== Given exercise ==
Reproduce the lines below verbatim, from the first one up to and including the line with "Dot at: (343, 187)".

(Stored entries)

_ _ _ _

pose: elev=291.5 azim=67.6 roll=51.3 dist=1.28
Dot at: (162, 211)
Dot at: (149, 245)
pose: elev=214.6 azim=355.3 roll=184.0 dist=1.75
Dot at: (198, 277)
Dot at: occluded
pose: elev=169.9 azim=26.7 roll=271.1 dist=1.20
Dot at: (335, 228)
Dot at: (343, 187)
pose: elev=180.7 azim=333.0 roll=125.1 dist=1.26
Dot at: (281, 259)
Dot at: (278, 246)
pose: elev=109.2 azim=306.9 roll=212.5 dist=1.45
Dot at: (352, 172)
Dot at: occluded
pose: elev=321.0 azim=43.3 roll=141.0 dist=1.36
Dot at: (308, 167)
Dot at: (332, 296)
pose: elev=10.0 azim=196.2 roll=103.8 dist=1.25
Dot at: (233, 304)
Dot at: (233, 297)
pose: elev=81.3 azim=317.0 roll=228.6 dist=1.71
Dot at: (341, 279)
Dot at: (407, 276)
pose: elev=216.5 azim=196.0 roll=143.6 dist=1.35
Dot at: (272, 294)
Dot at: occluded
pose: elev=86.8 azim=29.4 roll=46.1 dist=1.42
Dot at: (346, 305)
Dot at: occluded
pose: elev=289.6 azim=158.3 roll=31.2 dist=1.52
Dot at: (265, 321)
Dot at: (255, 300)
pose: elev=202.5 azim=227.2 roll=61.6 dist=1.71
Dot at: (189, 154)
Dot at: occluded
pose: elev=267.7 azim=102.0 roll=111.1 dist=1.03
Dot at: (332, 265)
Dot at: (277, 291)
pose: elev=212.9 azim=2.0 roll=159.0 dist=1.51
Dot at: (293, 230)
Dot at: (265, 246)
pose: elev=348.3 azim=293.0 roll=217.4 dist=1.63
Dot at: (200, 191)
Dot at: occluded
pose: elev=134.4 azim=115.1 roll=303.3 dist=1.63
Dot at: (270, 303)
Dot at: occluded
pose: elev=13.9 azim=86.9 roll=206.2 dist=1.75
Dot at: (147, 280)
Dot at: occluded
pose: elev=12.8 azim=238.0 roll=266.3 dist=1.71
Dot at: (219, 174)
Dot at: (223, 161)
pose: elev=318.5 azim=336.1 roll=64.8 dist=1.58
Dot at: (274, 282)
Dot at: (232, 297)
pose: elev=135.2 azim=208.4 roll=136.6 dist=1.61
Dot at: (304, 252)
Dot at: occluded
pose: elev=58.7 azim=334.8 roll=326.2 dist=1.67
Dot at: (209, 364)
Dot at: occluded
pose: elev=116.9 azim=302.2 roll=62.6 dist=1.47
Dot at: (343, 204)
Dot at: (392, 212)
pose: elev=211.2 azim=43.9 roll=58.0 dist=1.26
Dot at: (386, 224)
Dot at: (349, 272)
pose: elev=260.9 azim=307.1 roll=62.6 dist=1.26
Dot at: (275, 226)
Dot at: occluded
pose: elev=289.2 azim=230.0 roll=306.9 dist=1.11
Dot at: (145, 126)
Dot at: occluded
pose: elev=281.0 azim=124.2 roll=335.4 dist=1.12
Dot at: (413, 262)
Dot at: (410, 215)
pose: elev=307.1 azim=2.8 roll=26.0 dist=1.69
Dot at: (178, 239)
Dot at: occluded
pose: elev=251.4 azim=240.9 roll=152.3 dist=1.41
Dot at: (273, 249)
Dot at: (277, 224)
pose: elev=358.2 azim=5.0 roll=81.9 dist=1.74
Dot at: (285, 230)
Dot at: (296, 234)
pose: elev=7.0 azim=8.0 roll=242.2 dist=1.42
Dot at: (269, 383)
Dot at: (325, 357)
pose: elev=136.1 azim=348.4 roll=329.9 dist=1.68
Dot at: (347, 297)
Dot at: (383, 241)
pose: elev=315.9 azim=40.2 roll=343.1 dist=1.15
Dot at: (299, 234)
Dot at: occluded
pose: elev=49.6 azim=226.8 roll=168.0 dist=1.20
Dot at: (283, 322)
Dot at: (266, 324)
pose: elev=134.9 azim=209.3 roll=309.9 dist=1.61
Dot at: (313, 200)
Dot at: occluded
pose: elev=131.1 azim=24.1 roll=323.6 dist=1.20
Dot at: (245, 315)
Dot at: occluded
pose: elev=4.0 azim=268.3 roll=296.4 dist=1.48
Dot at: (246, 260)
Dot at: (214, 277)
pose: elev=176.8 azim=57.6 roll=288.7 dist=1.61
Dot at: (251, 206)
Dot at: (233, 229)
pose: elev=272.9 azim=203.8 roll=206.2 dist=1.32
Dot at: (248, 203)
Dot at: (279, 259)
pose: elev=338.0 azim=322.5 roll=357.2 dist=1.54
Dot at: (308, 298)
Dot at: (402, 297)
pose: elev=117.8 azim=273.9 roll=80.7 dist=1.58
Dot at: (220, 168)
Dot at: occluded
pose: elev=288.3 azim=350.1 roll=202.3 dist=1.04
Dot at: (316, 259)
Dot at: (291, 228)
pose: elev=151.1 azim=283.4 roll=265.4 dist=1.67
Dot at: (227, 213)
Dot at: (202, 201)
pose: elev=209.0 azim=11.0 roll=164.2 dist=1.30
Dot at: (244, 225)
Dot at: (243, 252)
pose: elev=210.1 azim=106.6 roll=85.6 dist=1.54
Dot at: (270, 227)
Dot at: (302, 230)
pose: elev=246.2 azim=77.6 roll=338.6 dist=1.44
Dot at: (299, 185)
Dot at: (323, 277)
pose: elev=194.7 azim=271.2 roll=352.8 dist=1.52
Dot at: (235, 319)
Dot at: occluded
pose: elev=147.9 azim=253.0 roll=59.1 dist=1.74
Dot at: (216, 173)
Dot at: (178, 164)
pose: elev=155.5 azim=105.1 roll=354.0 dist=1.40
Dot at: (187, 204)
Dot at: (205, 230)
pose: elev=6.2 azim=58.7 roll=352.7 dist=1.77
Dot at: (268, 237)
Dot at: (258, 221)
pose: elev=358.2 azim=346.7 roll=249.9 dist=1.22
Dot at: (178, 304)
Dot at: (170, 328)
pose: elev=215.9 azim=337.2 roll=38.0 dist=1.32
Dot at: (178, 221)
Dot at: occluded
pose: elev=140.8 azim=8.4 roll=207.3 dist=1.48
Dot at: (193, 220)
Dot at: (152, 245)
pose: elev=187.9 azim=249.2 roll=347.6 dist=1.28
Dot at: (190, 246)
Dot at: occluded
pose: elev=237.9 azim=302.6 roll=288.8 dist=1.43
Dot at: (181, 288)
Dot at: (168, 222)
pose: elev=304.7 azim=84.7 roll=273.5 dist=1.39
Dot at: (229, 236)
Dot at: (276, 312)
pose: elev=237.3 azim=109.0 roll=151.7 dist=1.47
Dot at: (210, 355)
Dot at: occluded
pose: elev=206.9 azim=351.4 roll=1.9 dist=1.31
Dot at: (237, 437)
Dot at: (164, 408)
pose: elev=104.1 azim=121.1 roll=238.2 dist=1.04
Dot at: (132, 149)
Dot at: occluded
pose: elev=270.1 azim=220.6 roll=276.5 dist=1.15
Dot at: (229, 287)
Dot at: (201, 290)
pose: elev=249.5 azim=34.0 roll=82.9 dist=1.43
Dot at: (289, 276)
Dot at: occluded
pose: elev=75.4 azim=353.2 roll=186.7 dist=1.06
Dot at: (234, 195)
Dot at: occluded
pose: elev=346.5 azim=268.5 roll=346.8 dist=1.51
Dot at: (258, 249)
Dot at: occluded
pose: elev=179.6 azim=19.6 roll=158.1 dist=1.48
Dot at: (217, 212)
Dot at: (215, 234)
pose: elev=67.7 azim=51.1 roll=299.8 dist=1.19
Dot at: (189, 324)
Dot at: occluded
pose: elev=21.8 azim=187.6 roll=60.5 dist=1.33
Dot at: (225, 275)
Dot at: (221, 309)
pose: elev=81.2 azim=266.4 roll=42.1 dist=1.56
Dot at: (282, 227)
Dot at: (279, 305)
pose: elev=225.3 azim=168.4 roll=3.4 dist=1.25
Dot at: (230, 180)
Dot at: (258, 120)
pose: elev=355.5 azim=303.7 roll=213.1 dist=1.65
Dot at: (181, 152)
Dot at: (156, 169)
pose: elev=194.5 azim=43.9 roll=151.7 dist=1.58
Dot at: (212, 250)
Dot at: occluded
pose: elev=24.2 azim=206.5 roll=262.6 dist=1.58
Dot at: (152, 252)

_ _ _ _

== Task response ==
pose: elev=291.5 azim=67.6 roll=51.3 dist=1.28
Dot at: (162, 211)
Dot at: (149, 245)
pose: elev=214.6 azim=355.3 roll=184.0 dist=1.75
Dot at: (198, 277)
Dot at: occluded
pose: elev=169.9 azim=26.7 roll=271.1 dist=1.20
Dot at: (335, 228)
Dot at: (343, 187)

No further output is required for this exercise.